CÉZAR FEITOZA
BRASÍLIA, DF (FOLHAPRESS) – O ex-ministro Walter Braga Netto e o tenente-coronel Mauro Cid vão se enfrentar em uma acareação no STF (Supremo Tribunal Federal) na terça-feira (24), no processo sobre o plano golpista de 2022.
O foco principal desta etapa será esclarecer a possivelmente entrega de dinheiro em espécie feita pelo general da reserva Braga Netto ao ex-ajudante de ordens de Jair Bolsonaro (PL). Conforme a denúncia, o valor teria sido utilizado em ações golpistas por militares.
Braga Netto é amigo do pai de Cid desde os anos 1970, época em que ambos estudavam na Academia Militar das Agulhas Negras. Eles foram colegas no alto escalão do Exército e suas famílias mantêm amizade de longa data.
A nova fase dessa história coloca o general em uma posição contrária ao tenente-coronel, tornando a acareação um dos momentos mais delicados no processo contra os líderes da trama golpista.
Dois generais ouvidos pela Folha de S.Paulo ressaltam que o histórico militar dos envolvidos aumentará a complexidade da audiência. Mauro Cid, treinado para respeitar hierarquia e disciplina, terá que confrontar o general quatro estrelas Braga Netto.
A acareação foi solicitada por Braga Netto, que está preso desde dezembro. Esta ferramenta judicial é usada para confrontar testemunhas ou réus que deram versões diferentes sobre os mesmos fatos, forçando-os a discutir suas divergências pessoalmente.
Além de Cid e Braga Netto, outra acareação ocorrerá entre o ex-ministro da Justiça Anderson Torres e o ex-chefe do Exército Marco Antônio Freire Gomes, testemunha no processo. As sessões serão a portas fechadas, sem acesso à imprensa.

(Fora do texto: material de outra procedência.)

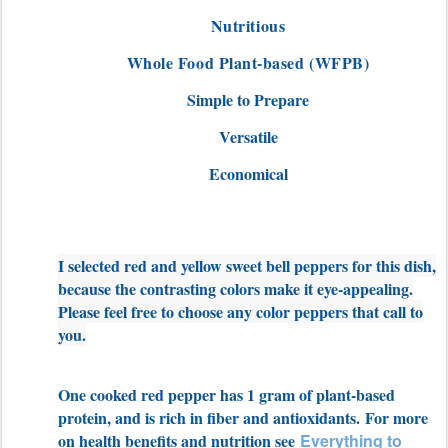
Nutritious
Whole Food Plant-based (WFPB)
Simple to Prepare
Versatile
Economical
I selected red and yellow sweet bell peppers for this dish,
because the contrasting colors make it eye-appealing.
Please feel free to choose any color peppers that call to
you.
One cooked red pepper has 1 gram of plant-based
protein, and is rich in fiber and antioxidants. For more
on health benefits and nutrition see
Everything to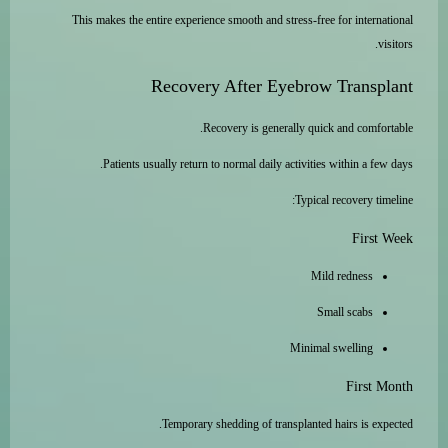
This makes the entire experience smooth and stress-free for international
visitors.
Recovery After Eyebrow Transplant
Recovery is generally quick and comfortable.
Patients usually return to normal daily activities within a few days.
Typical recovery timeline:
First Week
Mild redness
Small scabs
Minimal swelling
First Month
Temporary shedding of transplanted hairs is expected.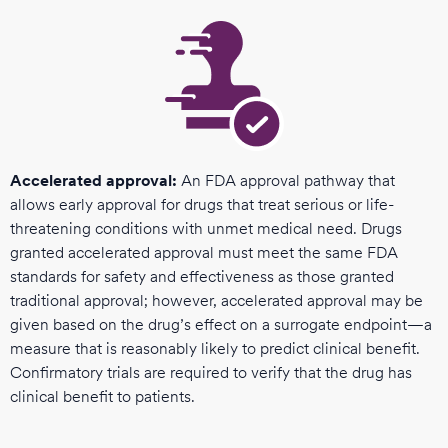
Accelerated approval:
An FDA approval pathway that
allows early approval for drugs that treat serious or life-
threatening conditions with unmet medical need. Drugs
granted accelerated approval must meet the same FDA
standards for safety and effectiveness as those granted
traditional approval; however, accelerated approval may be
given based on the drug’s effect on a surrogate endpoint—a
measure that is reasonably likely to predict clinical benefit.
Confirmatory trials are required to verify that the drug has
clinical benefit to patients.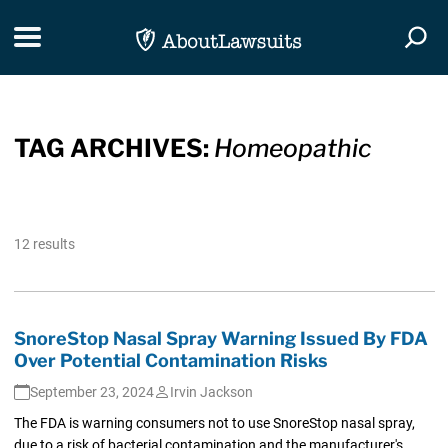
Skip Navigation
Toggle navigation
Togg
TAG ARCHIVES:
Homeopathic
12 results
SnoreStop Nasal Spray Warning Issued By FDA
Over Potential Contamination Risks
September 23, 2024
Irvin Jackson
The FDA is warning consumers not to use SnoreStop nasal spray,
due to a risk of bacterial contamination and the manufacturer's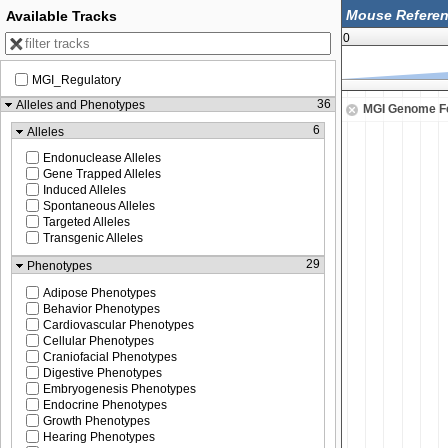
Available Tracks
0
MGI_Regulatory
60,900,000
36
Alleles and Phenotypes
MGI Genome F
6
Alleles
Endonuclease Alleles
Gene Trapped Alleles
Induced Alleles
Spontaneous Alleles
Targeted Alleles
Transgenic Alleles
29
Phenotypes
Adipose Phenotypes
Behavior Phenotypes
Cardiovascular Phenotypes
Cellular Phenotypes
Craniofacial Phenotypes
Digestive Phenotypes
Embryogenesis Phenotypes
Endocrine Phenotypes
Growth Phenotypes
Hearing Phenotypes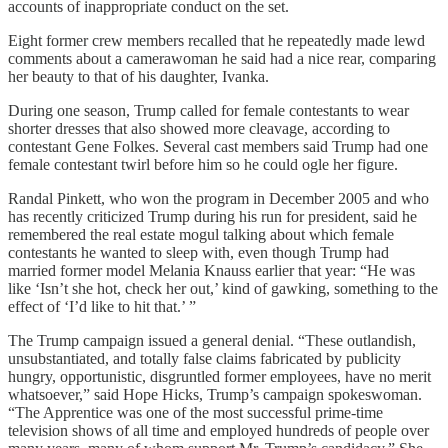
accounts of inappropriate conduct on the set.
Eight former crew members recalled that he repeatedly made lewd
comments about a camerawoman he said had a nice rear, comparing
her beauty to that of his daughter, Ivanka.
During one season, Trump called for female contestants to wear
shorter dresses that also showed more cleavage, according to
contestant Gene Folkes. Several cast members said Trump had one
female contestant twirl before him so he could ogle her figure.
Randal Pinkett, who won the program in December 2005 and who
has recently criticized Trump during his run for president, said he
remembered the real estate mogul talking about which female
contestants he wanted to sleep with, even though Trump had
married former model Melania Knauss earlier that year: “He was
like ‘Isn’t she hot, check her out,’ kind of gawking, something to the
effect of ‘I’d like to hit that.’ ”
The Trump campaign issued a general denial. “These outlandish,
unsubstantiated, and totally false claims fabricated by publicity
hungry, opportunistic, disgruntled former employees, have no merit
whatsoever,” said Hope Hicks, Trump’s campaign spokeswoman.
“The Apprentice was one of the most successful prime-time
television shows of all time and employed hundreds of people over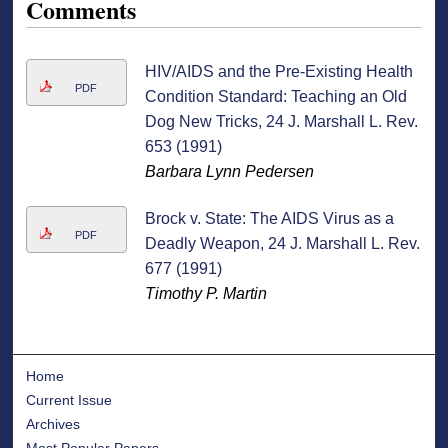
Comments
HIV/AIDS and the Pre-Existing Health
PDF
Condition Standard: Teaching an Old
Dog New Tricks, 24 J. Marshall L. Rev.
653 (1991)
Barbara Lynn Pedersen
Brock v. State: The AIDS Virus as a
PDF
Deadly Weapon, 24 J. Marshall L. Rev.
677 (1991)
Timothy P. Martin
Home
Current Issue
Archives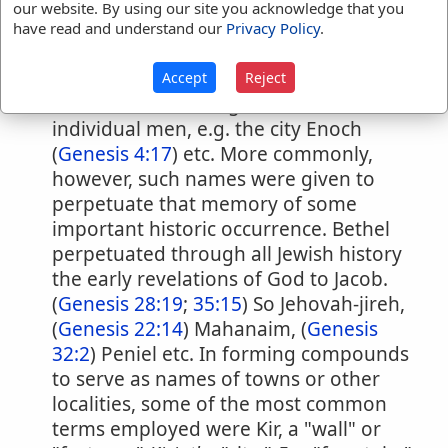
are such as mark some peculiarity of
our website. By using our site you acknowledge that you
the locality, usually a natural one, e.g.
have read and understand our
Privacy Policy
.
Sharon, "plain" Gibeah, "hill;" Pisgah.
"height." Of the second class of local
Accept
Reject
names, some were given in honor of
individual men, e.g. the city Enoch
(
Genesis 4:17
) etc. More commonly,
however, such names were given to
perpetuate that memory of some
important historic occurrence. Bethel
perpetuated through all Jewish history
the early revelations of God to Jacob.
(
Genesis 28:19
;
35:15
) So Jehovah-jireh,
(
Genesis 22:14
) Mahanaim, (
Genesis
32:2
) Peniel etc. In forming compounds
to serve as names of towns or other
localities, some of the most common
terms employed were Kir, a "wall" or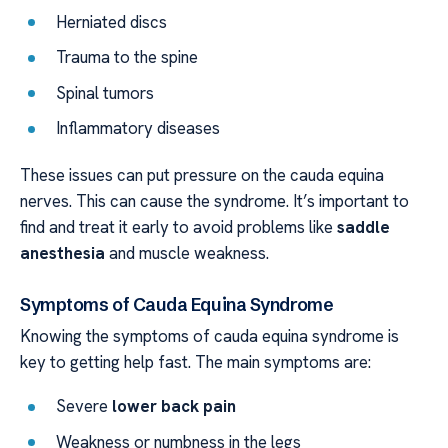
Herniated discs
Trauma to the spine
Spinal tumors
Inflammatory diseases
These issues can put pressure on the cauda equina
nerves. This can cause the syndrome. It’s important to
find and treat it early to avoid problems like
saddle
anesthesia
and muscle weakness.
Symptoms of Cauda Equina Syndrome
Knowing the symptoms of cauda equina syndrome is
key to getting help fast. The main symptoms are:
Severe
lower back pain
Weakness or numbness in the legs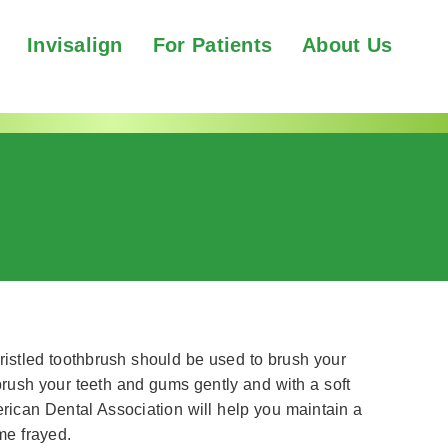
Invisalign
For Patients
About Us
bristled toothbrush should be used to brush your
brush your teeth and gums gently and with a soft
rican Dental Association will help you maintain a
me frayed.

O principal ponto em discussão na acareação entre Cid e Braga Netto é a suposta transferência de dinheiro pelo ex-ministro para um militar, que, segundo a PGR (Procuradoria-Geral da República), planejaria prender e assassinar o ministro Alexandre de Moraes.
Cid afirmou ao Supremo ter recebido dinheiro em espécie do ex-ministro no fim de 2022, destinado a um militar envolvido no plano contra Moraes. Contudo, em depoimento recente, ele relatou não lembrar detalhes como data e local da entrega.
“Deixei a caixa com o dinheiro ao lado da minha mesa, para que ninguém mexesse. O local exato não lembro, poderia ter sido na garagem ou em outro lugar, mas isso ficou marcado para mim”, relatou.
Braga Netto negou a acusação, classificando a declaração de Cid como um equívoco e afirmou que jamais pediu ou entregou dinheiro diretamente a ele, acreditando que o pedido se referia a recursos de campanha.
Ambos também divergem sobre uma reunião na casa do general em 12 de novembro de 2022, com militares próximos a Cid. Segundo Cid, os militares discutiram apoio popular ao ex-presidente Bolsonaro, mas sem apresentar planos radicais ou formais.
Cid contou que saiu da reunião após cerca de 15 minutos por ter compromissos presidenciais e que o ex-ministro teria orientado que assuntos operacionais seriam discutidos em sua ausência.
Braga Netto afirmou que Cid mentiu, explicando que recebeu os militares apenas porque eram amigos do ex-ajudante de ordens do ex-presidente.
No caso envolvendo Anderson Torres, a defesa contesta as alegações do ex-comandante do Exército sobre a participação do ex-ministro da Justiça em reuniões relacionadas à trama golpista.
Marco Antônio Freire Gomes afirmou que Torres esteve presente em algumas reuniões para fornecer suporte jurídico às medidas discutidas, mas nunca teria interferido diretamente nas discussões de decretos golpistas.
A defesa de Torres planeja apresentar registros de entrada e saída do Palácio do Alvorada para contestar a versão do ex-comandante, argumentando que ele não participou das reuniões como descrito.